«Дорогой Николай Адрианович! Простите нас за долгое неотвечание на Ваши чудесные письма. Они одно другого лучше. Вся причина плохого отвечания состоит в том, что по приезде из Киева мы должны были за полтора месяца сделать то, на что требуется год. Сдана в набор большая книга — „Ермолова в ее письмах и воспоминаниях“. Подписана к печати большая „Заньковецкая“. Сдано в издательство второе издание „Биография Ермоловой“, дополненное. Сданы в институт три главы о Садовских и т. д. и т. п. Завтра читаю большую лекцию об Ермоловой. Даже не верится, что все это сделано…»
Такая «нагрузка», притом в «жесточайшие сроки» <…> может «свалить с ног» и вполне здорового человека.
<…> Мы познакомились и скоро подружились тогда, когда у обоих оставался за плечами долгий путь, когда как-то не думается о прошлом человека, с которым сблизила общность культурных интересов настоящего времени, когда хочется лучше узнать человека такого, какой он сегодня, а не был вчера и тем более позавчера. Оттого и получаются пробелы в знании биографии друга.
Не буду углубляться в догадки и теряться в области неизвестного. Буду рассказывать о тяготении Сергея Николаевича к Украине, об его искренней любви к культуре братского украинского народа, опираясь на его письма, как на «вещественные доказательства».
<…> Сергей Николаевич Дурылин в 1952 году был приглашен приехать в Киев Украинским театральным обществом. <…>
Собираясь приехать в Киев по театральным делам, чтобы прочесть четыре лекции на разные темы, в основном о связи русского и украинского театрального искусства, и сделать устный разбор четырех новых постановок в киевских театрах, Сергей Николаевич не забывает, что с Киевом тесно связано имя его большого талантливого друга, Михаила Васильевича Нестерова, и спрашивает в том же письме:
«Стоит ли мне привезти в Киев главы из моей книги о Нестерове (неизданные), о его жизни и работе в Киеве, чтобы где-то, кому-то прочесть?! Разумеется, чтение мое было бы безвозмездно, как и в Ленинграде… Если возможно, то напишите мне сейчас же. Я никого не знаю из музейных работников и художников; думаю, и они меня не знают. Другое дело театральные люди: я их знаю заочно, и они меня так же, и вот желают видеть и слышать словесно…»

### ИСХОДНЫЕ ДАННЫЕ
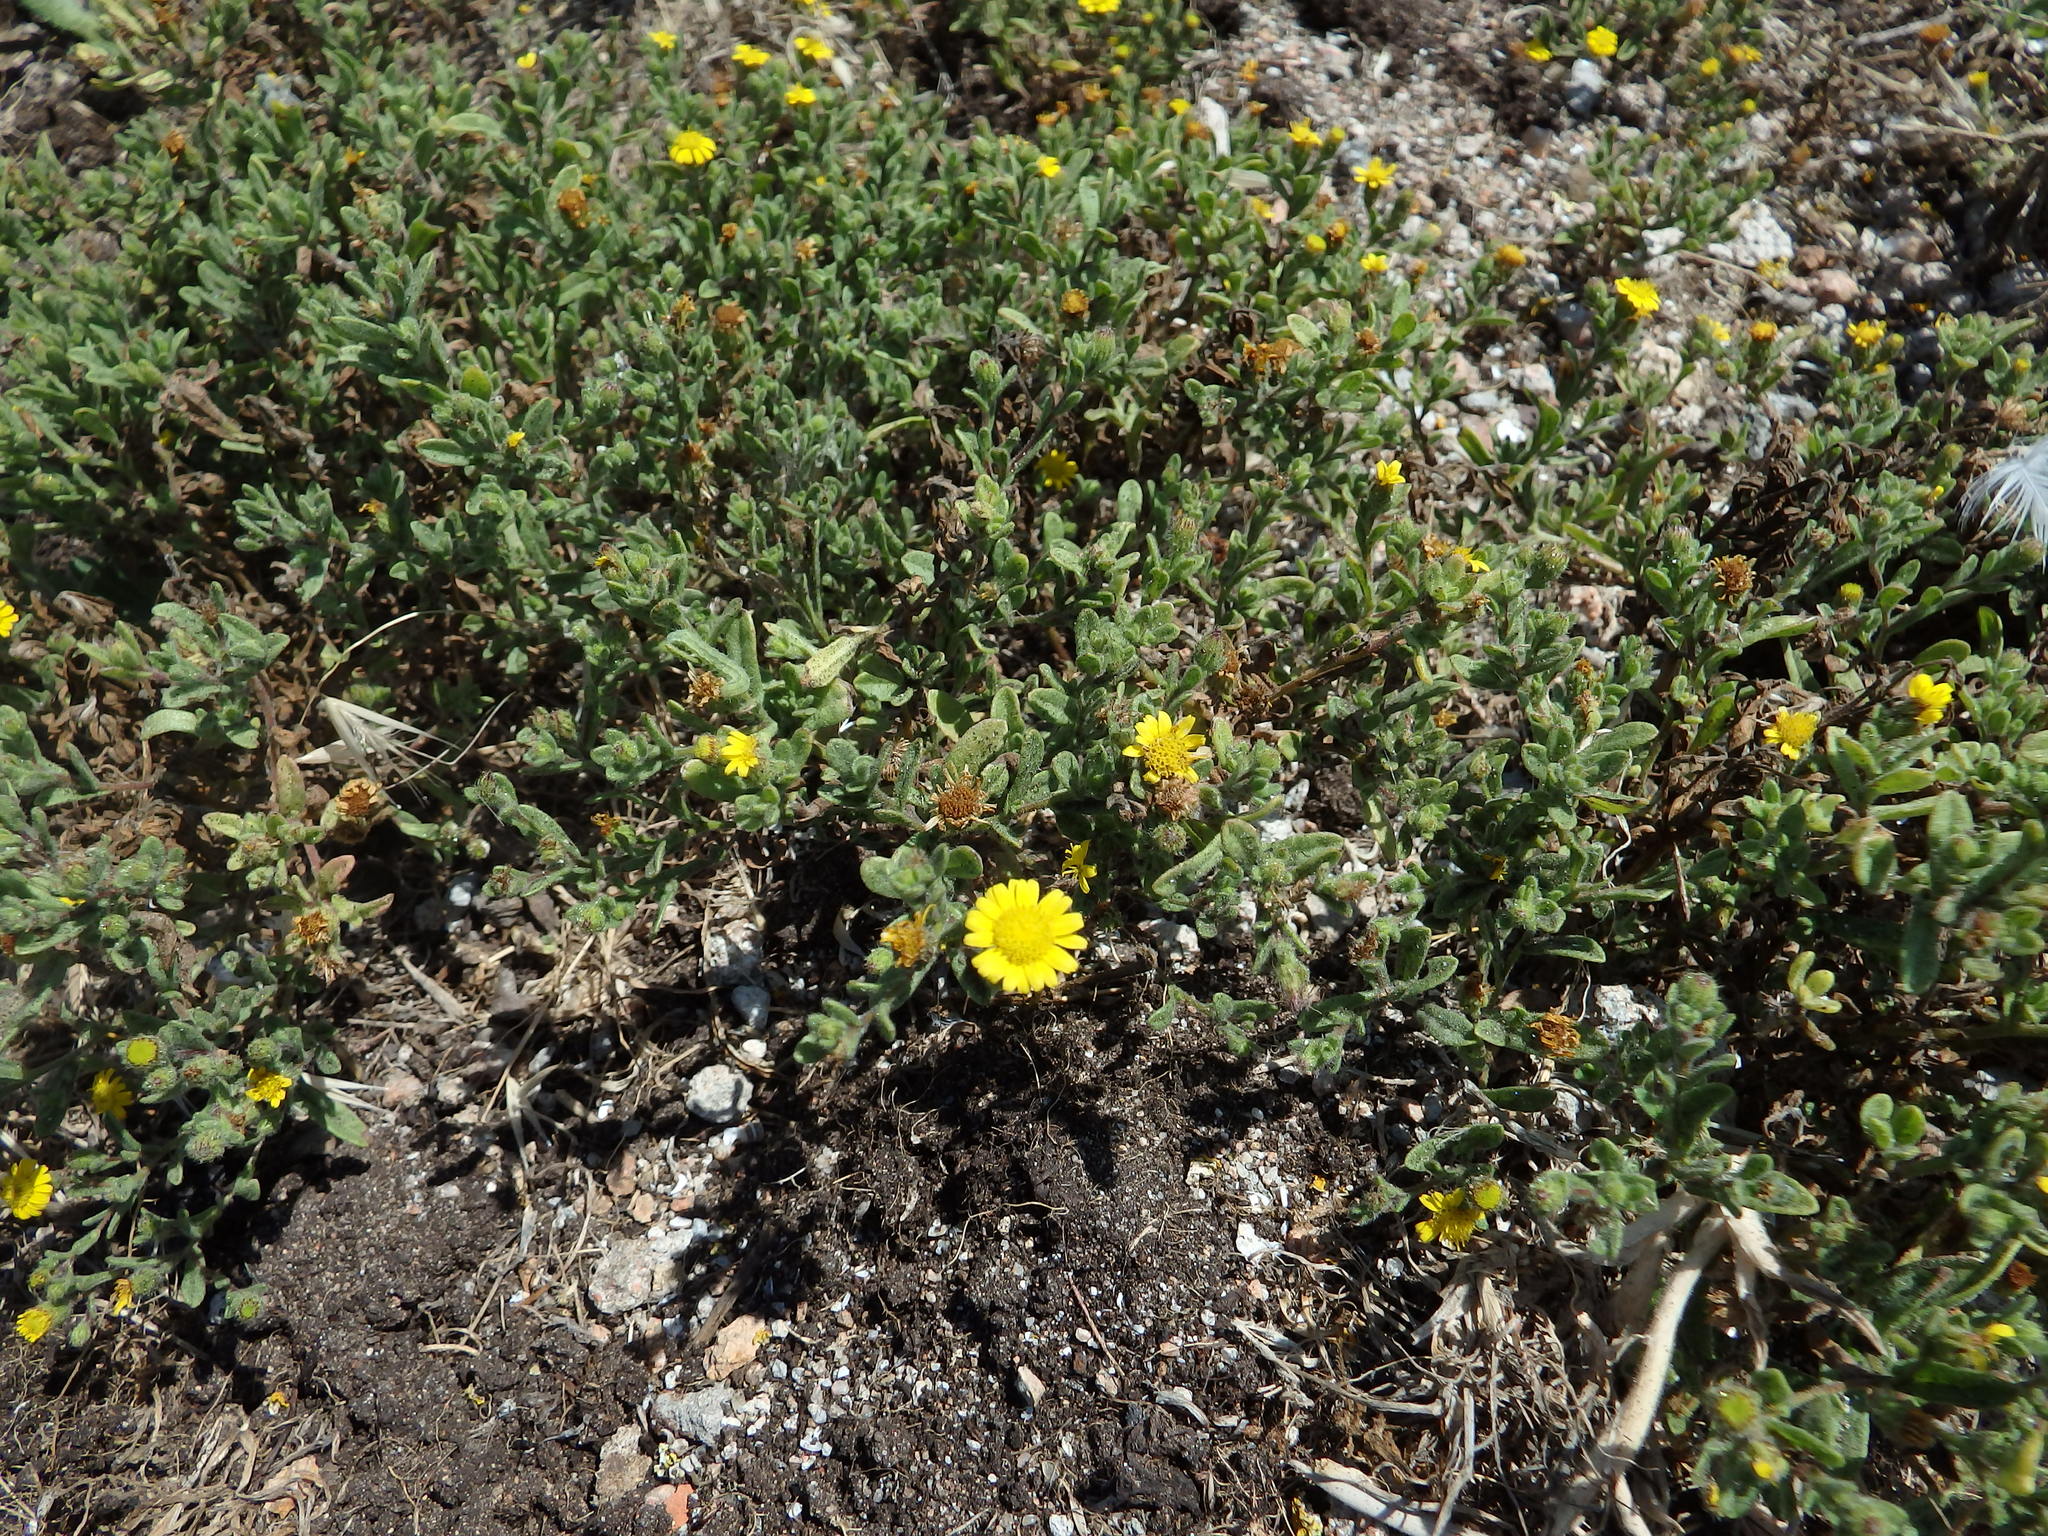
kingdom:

### УСЛОВИЕ ЗАДАНИЯ
Ответьте на вопросы по исходному отрывку о С. Н. Дурылине:
1. Какая книга о Ермоловой сдана в набор?
2. Какая организация пригласила Дурылина в Киев в 1952 году?
3. Сколько лекций Дурылин собирался прочесть в Киеве?
Материал здесь не используется.

### РЕШЕНИЕ
1. «Ермолова в ее письмах и воспоминаниях».
2. Украинское театральное общество.
3. Четыре.